──────── Extracted text
In Sanskrit, the word is Santosha. It means contentment. I am very happy with where I am right now. I am focused on teaching Rocket (Ashtanga) Yoga and continue to develop my expertise. I came to realize the other night, there will be a time when I can’t demonstrate the poses anymore. If you look at Pattabhi Jois (Ashtanga) and BKS Iyengar, many of these greats taught late in life even though they didn’t participate fully in classes. Football coaches were once players themselves, but they effectively teach and lead teams to victory without putting on the pads. The same is true of Yoga. We find ways to demonstrate and use talented pupils to show how its done. In my mind, I can see the energy of how bodies should move. I can see where we can eek a few more millimeters of length. I can efficiently adjust a body because of training in human anatomy. We are sometimes taught “Only Teach what you Practice”. I see the value in this, but I totally disagree. If you look at Béla Károlyi who coached numerous Olympians to Gold in gymnastics. He never did balance beam or uneven bars, yet he taught so many athletes. He never practiced what he teaches. But he has a thorough knowledge of what it takes to be successful.

Since I started traditional yoga late in life and became a teacher 4 years ago, I am only a little over half way to the 1,000 hours of teaching required for the E-RYT. But I am not at all disheartened. I feel Santosha. I teach on the side with only a few hours a week. But I don’t ever take any class for granted since I only get to teach infrequently. I know teachers who become completely burned out of teaching yoga. They did intense trainings abroad and went to all the conferences. They LIVED yoga full time and then just walked away. It is quite possible that there can be too much of a good thing. It is like my feelings about immersive teacher training. Yes, you can do it all in a month of intense training. I liken it to deep REM sleep. It is in deep sleep when, not only our bodies grow and recover, but our minds as well. We organize, categorize, and analyze our thoughts when we sleep. That is why people with PTSD, anxiety, and others who lack quality sleep fall down a very slippery slope. Things that should be inconsequential begin to seem astronomically important. I find the same with teacher training. We need time to process and live out what we learn. If you hear something in training, then you can evaluate how other teachers are doing it. It comes down to experience. I know that I can teach others from a standpoint of experience. I can totally relate to almost any situation since I’ve actually been there. It is the value in living a long life.
────────────────
──────── Dataset content
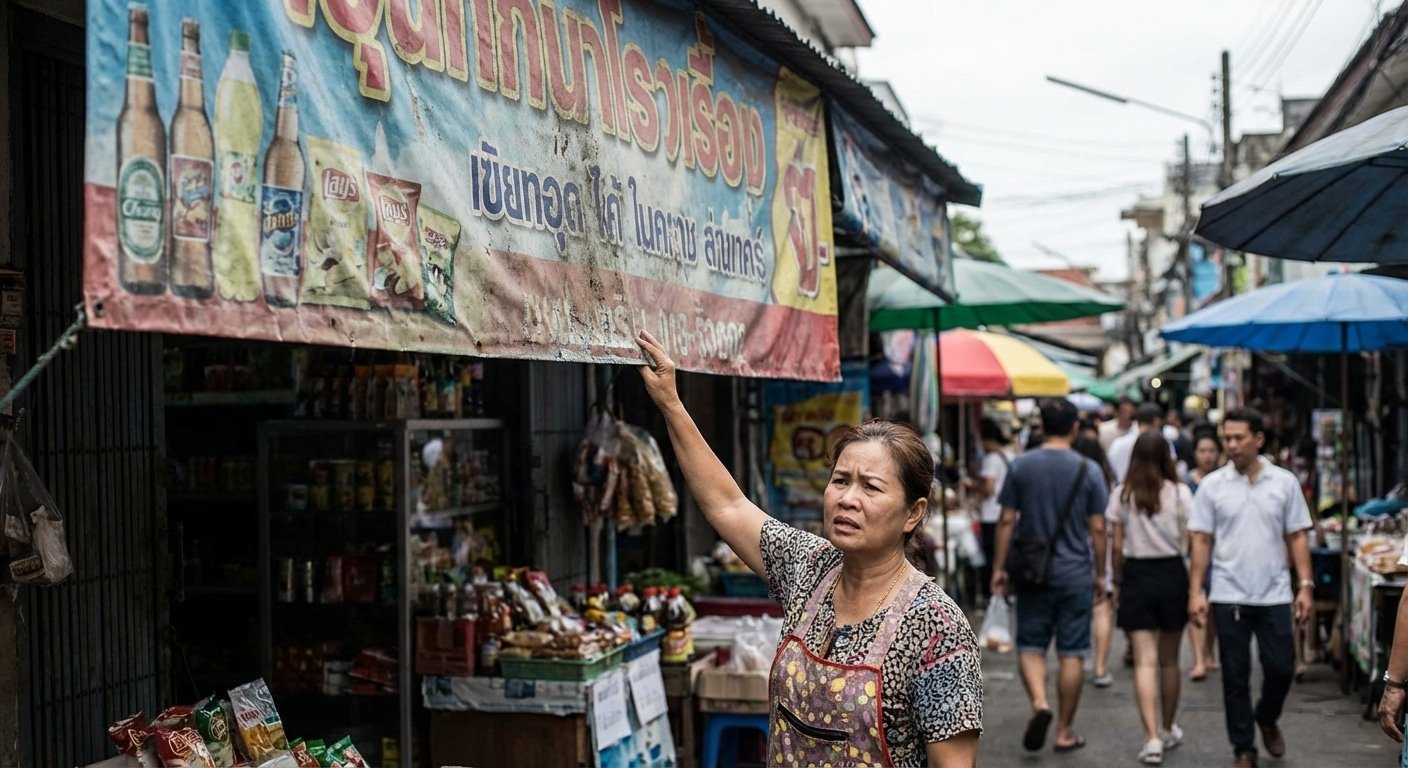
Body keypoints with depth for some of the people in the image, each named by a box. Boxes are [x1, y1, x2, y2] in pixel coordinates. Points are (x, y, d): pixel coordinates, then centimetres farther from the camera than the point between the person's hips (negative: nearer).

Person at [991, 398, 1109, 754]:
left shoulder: (1020, 466, -2)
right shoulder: (1088, 470, -4)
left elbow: (1006, 521, -2)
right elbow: (1097, 529, -2)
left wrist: (999, 568, 6)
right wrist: (1100, 574, 8)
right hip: (1076, 575, 0)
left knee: (1030, 646, 11)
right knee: (1072, 653, 7)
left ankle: (1039, 703, -14)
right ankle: (1065, 732, 12)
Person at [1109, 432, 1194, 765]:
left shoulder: (1122, 494, -1)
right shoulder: (1179, 492, -3)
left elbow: (1117, 546, 0)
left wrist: (1117, 582, 11)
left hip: (1136, 576, -1)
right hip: (1171, 574, 1)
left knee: (1145, 662, -3)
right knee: (1169, 660, 15)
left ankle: (1152, 738, -15)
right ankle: (1168, 730, 31)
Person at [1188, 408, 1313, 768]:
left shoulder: (1285, 482, 2)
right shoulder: (1212, 485, -1)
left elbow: (1296, 537, 4)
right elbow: (1202, 541, 0)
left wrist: (1305, 585, -2)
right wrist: (1196, 591, -5)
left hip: (1275, 595, 1)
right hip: (1229, 597, -1)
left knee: (1281, 668, 3)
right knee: (1235, 677, 4)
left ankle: (1267, 719, 34)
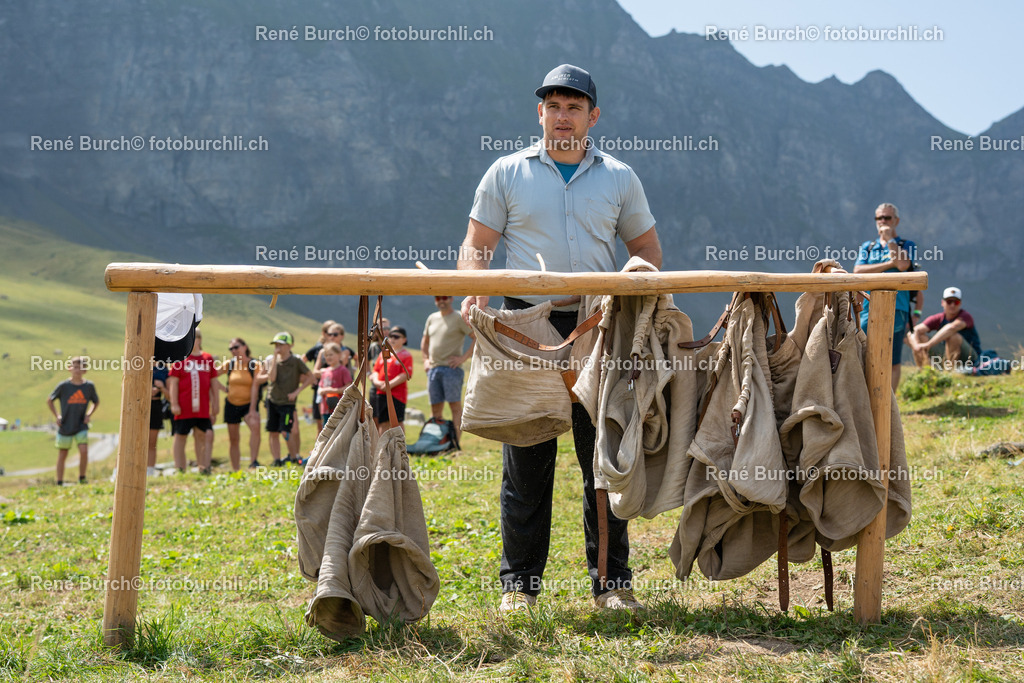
────────────────
• _Task requirements_: Resume the essay on Santosha and teaching yoga from the point where it stops.

• _Answer space_:
There are reports of teenagers teaching yoga. I’m all for this endeavor and the idea of starting anything at an early age. However, what they lack is life experience. They can’t possibly understand a 40 or 50 year old body. They can’t possibly realize what effects pregnancy has. They don’t know what its like to be a powerlifter who now sees merit in muscle length for their quality of life. Nobody who teaches yoga can close their minds to all that is around us. We can’t only focus on one style and expect to fill our basket with knowledge. We need to experience and feel what our students feel. Maybe go for a run and understand what it feels like the day after. Do a CrossFit workout with heavy weight and know what its like to have a week of soreness. Spend a day with your grandparents or go to a retirement home and realize what it means to have limitations on movement. Then you can accurately define yoga from a pool of compassion and empathy. Experience yoga!